Save up to 10 percent
1.3 million trucks are on the road on German motorways every day. Their roofs collectively provide a huge, unused surface area - in a prime sunny location! The Freiburg Fraunhofer Institute for Solar Energy Systems (ISE) aims to prove that this roof area can be put to good use. Integrated photovoltaic modules should enable trucks to save more than ten percent energy. The current test vehicle with integrated high-voltage photovoltaic system and feed-in to the 800 volt traction battery is even fully approved for road traffic. Together with industrial partners and the Fraunhofer Institute for Transportation and Infrastructure Systems IVI, the Fraunhofer Institute for Solar Energy Systems ISE has developed solar modules and power electronics for integration in commercial vehicles in the "Lade-PV" (charge PV) project. The technical acceptance of the first truck equipped with these modules is a milestone towards more climate-friendly road freight transportation. By the way, the solar modules integrated into the box body make full use of the entire roof.
Textile solar cells
In this project, scientists are developing textile solar cells that will turn truck tarpaulins, awnings or sails, for example, into power sources. The challenge is that the textile has to withstand high temperatures and high pressure during coating and still be flexible. The result is a material that is stable and, because the glass fibres are very thin, still flexible. The glass fibres are woven like threads of a conventional fabric. Like a solar cell on the roof, the thin, textile version consists of several layers.

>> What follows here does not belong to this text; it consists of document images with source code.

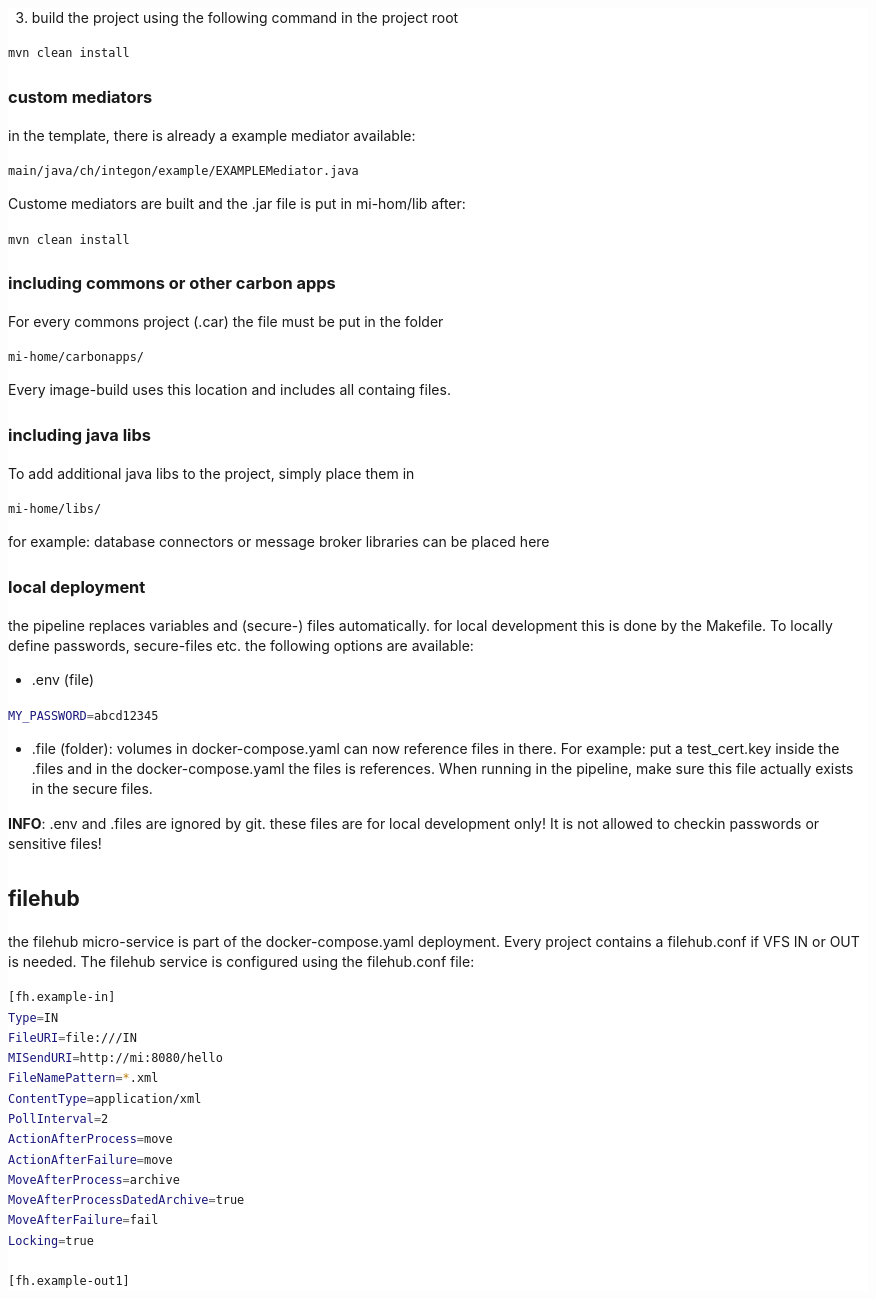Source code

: 3. build the project using the following command in the project root
```bash
mvn clean install
```

### custom mediators
in the template, there is already a example mediator available:

```bash
main/java/ch/integon/example/EXAMPLEMediator.java
```
Custome mediators are built and the .jar file is put in mi-hom/lib after:
```bash
mvn clean install
```

### including commons or other carbon apps
For every commons project (.car) the file must be put in the folder
```bash
mi-home/carbonapps/
```
Every image-build uses this location and includes all containg files.

### including java libs
To add additional java libs to the project, simply place them in 
```bash
mi-home/libs/
```
for example: database connectors or message broker libraries can be placed here

### local deployment
the pipeline replaces variables and (secure-) files automatically. for local development this is done by the Makefile. To locally define passwords, secure-files etc. the following options are available:
- .env (file)
```bash
MY_PASSWORD=abcd12345
```
- .file (folder): volumes in docker-compose.yaml can now reference files in there. For example: put a test_cert.key inside the .files and in the docker-compose.yaml the files is references. When running in the pipeline, make sure this file actually exists in the secure files.

**INFO**: .env and .files are ignored by git. these files are for local development only! It is not allowed to checkin passwords or sensitive files!


## filehub
the filehub micro-service is part of the docker-compose.yaml deployment. Every project contains a filehub.conf if VFS IN or OUT is needed. The filehub service is configured using the filehub.conf file:
```bash
[fh.example-in]
Type=IN
FileURI=file:///IN
MISendURI=http://mi:8080/hello
FileNamePattern=*.xml
ContentType=application/xml
PollInterval=2
ActionAfterProcess=move
ActionAfterFailure=move
MoveAfterProcess=archive
MoveAfterProcessDatedArchive=true
MoveAfterFailure=fail
Locking=true

[fh.example-out1]
```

To even out the unevenness of the woven, silicon-based glass fibre material, a levelling layer of silicone is placed on top. This makes the surface smooth enough and allows electrodes made of conductive polymer to be attached to the top and bottom. These are then wired together. Another layer protects the electrodes from external influences, such as the weather.
Origins from Krefeld
Incidentally, in the mid-2000s, the German Textile Research Centre North-West in Krefeld had already been involved in the development of textile solar cells and was an initiator for other teams. The "Environmental Technology and Catalysis" working group based there tested various textile substrates as carriers for the photoactive layers. A mixture of titanium oxide and dye proved promising as a carrier substrate. Unfortunately, the research funds have run out.
Not far from Krefeld, you will find Edscha TS, the innovation driver and market leader in sliding roof systems, in Moers. Edscha TS is in discussion with many companies from the development sector and discusses the diverse possibilities from science and practice.